NOTE: this is basically the current workaround I ended up going for, except that I use the
isLive()
mechanism from dead-stripping. -
Some other idea?
- maybe just add a few extra checks to the known crashy places to see if the symbols refer to a deleted section? sounds very fragile
These mentioned workarounds only work if the symbols are not actually referenced in relocations. If they are, we get different (but equally undesirable) behaviors.
; test.s
.globl _main
.text
_main:
leaq _init_slot(%rip), %rax
.section __DATA,__mod_init_func,mod_init_funcs
_init_slot:
.quad _main
ld64 crash
❯ clang test.s -Wl,-ld_classic
ld: warning: alignment (1) of atom '_init_slot' is too small and may result in unaligned pointers
0 0x10659e807 __assert_rtn + 137
1 0x1065a79e3 ld::tool::OutputFile::addressOf(ld::Internal const&, ld::Fixup const*, ld::Atom const**) (.cold.1) + 35
2 0x1063fc5e4 ld::tool::OutputFile::addressOf(ld::Internal const&, ld::Fixup const*, ld::Atom const**) + 116
3 0x1063fd087 ld::tool::OutputFile::applyFixUps(ld::Internal&, unsigned long long, ld::Atom const*, unsigned char*) + 599
4 0x106405818 ___ZN2ld4tool10OutputFile10writeAtomsERNS_8InternalEPh_block_invoke + 504
5 0x7ff815881def _dispatch_client_callout2 + 8
6 0x7ff815893547 _dispatch_apply_invoke3 + 431
7 0x7ff815881dbc _dispatch_client_callout + 8
8 0x7ff81588304e _dispatch_once_callout + 20
9 0x7ff815892740 _dispatch_apply_invoke + 184
10 0x7ff815881dbc _dispatch_client_callout + 8
11 0x7ff8158912ca _dispatch_root_queue_drain + 871
12 0x7ff81589184f _dispatch_worker_thread2 + 152
13 0x7ff815a1fb43 _pthread_wqthread + 262
A linker snapshot was created at:
/tmp/a.out-2024-06-25-091629.ld-snapshot
ld: Assertion failed: (_mode == modeFinalAddress), function finalAddress, file ld.hpp, line 1413.

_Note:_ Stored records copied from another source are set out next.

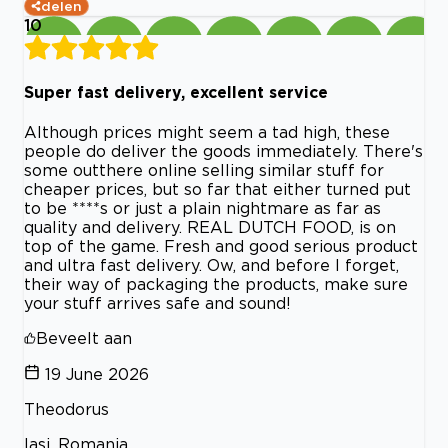
delen
10
Super fast delivery, excellent service
Although prices might seem a tad high, these
people do deliver the goods immediately. There's
some outthere online selling similar stuff for
cheaper prices, but so far that either turned put
to be ****s or just a plain nightmare as far as
quality and delivery. REAL DUTCH FOOD, is on
top of the game. Fresh and good serious product
and ultra fast delivery. Ow, and before I forget,
their way of packaging the products, make sure
your stuff arrives safe and sound!
Beveelt aan
19 June 2026
Theodorus
Iasi, Romania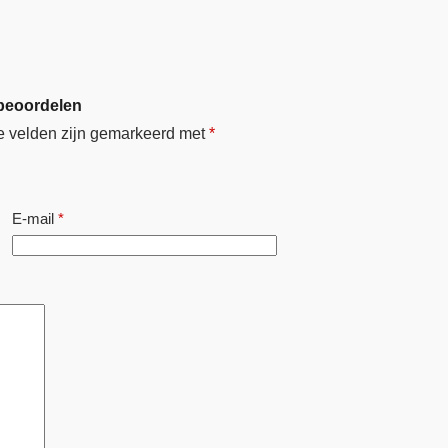
 beoordelen
e velden zijn gemarkeerd met
*
E-mail
*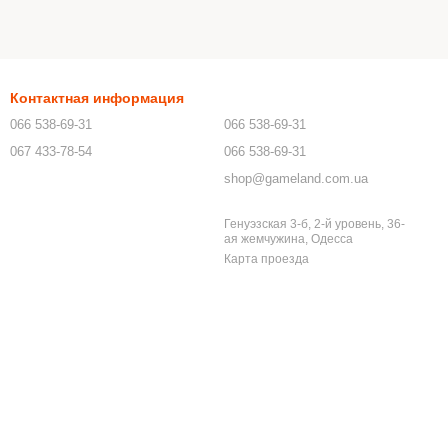
Контактная информация
066 538-69-31
066 538-69-31
067 433-78-54
066 538-69-31
shop@gameland.com.ua
Генуэзская 3-б, 2-й уровень, 36-
ая жемчужина, Одесса
Карта проезда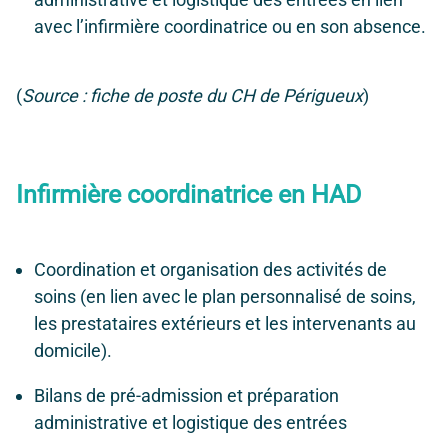
avec l’infirmière coordinatrice ou en son absence.
(
Source : fiche de poste du CH de Périgueux
)
Infirmière coordinatrice
en HAD
Coordination et organisation des activités de
soins (en lien avec le plan personnalisé de soins,
les prestataires extérieurs et les intervenants au
domicile).
Bilans de pré-admission et préparation
administrative et logistique des entrées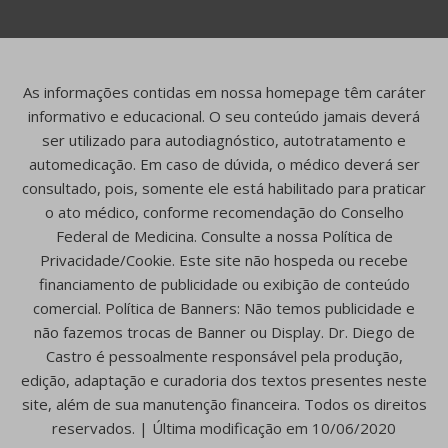
As informações contidas em nossa homepage têm caráter
informativo e educacional. O seu conteúdo jamais deverá
ser utilizado para autodiagnóstico, autotratamento e
automedicação. Em caso de dúvida, o médico deverá ser
consultado, pois, somente ele está habilitado para praticar
o ato médico, conforme recomendação do Conselho
Federal de Medicina. Consulte a nossa Política de
Privacidade/Cookie. Este site não hospeda ou recebe
financiamento de publicidade ou exibição de conteúdo
comercial. Política de Banners: Não temos publicidade e
não fazemos trocas de Banner ou Display. Dr. Diego de
Castro é pessoalmente responsável pela produção,
edição, adaptação e curadoria dos textos presentes neste
site, além de sua manutenção financeira. Todos os direitos
reservados. | Última modificação em 10/06/2020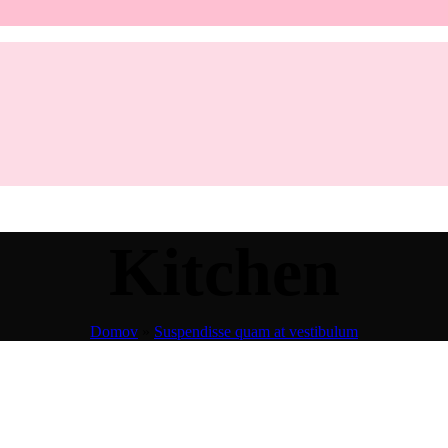
Kitchen
Domov
»
Suspendisse quam at vestibulum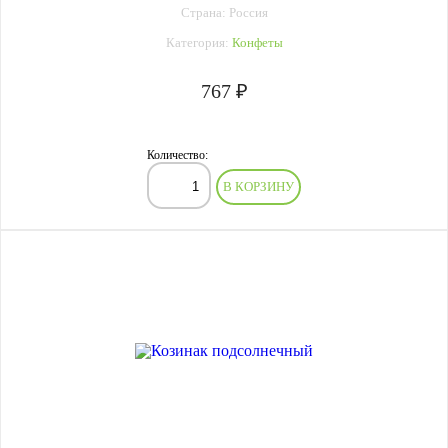
Страна: Россия
Категория:
Конфеты
767 ₽
Количество:
В КОРЗИНУ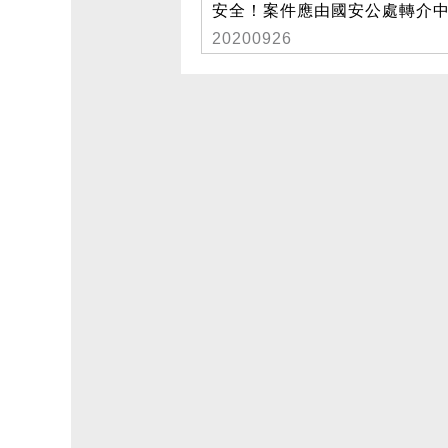
安全！案件應由國安公處轉介
20200926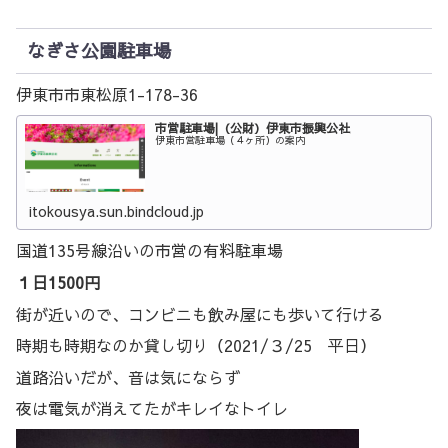
なぎさ公園駐車場
伊東市市東松原1-178-36
市営駐車場|（公財）伊東市振興公社
伊東市営駐車場（４ヶ所）の案内
itokousya.sun.bindcloud.jp
国道135号線沿いの市営の有料駐車場
１日1500円
街が近いので、コンビニも飲み屋にも歩いて行ける
時期も時期なのか貸し切り（2021/３/25 平日）
道路沿いだが、音は気にならず
夜は電気が消えてたがキレイなトイレ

ld_prime broken (?) binary
❯ clang test.s -Wl,-ld_new
❯ objdump -d a.out
a.out: file format mach-o 64-bit x86-64
Disassembly of section __TEXT,__text:
0000000100000f9d <_main>:
100000f9d: 48 8d 05 5c f0 ff ff leaq -4004(%rip), %rax ## 0x100000000
# Relocation refers to the beginning of the file, `__mh_execute_header`???
Additional questions
There have been other similar transformations added recently: ObjC relative method lists, (etc?). Could we theoretically encounter a similar scenario there?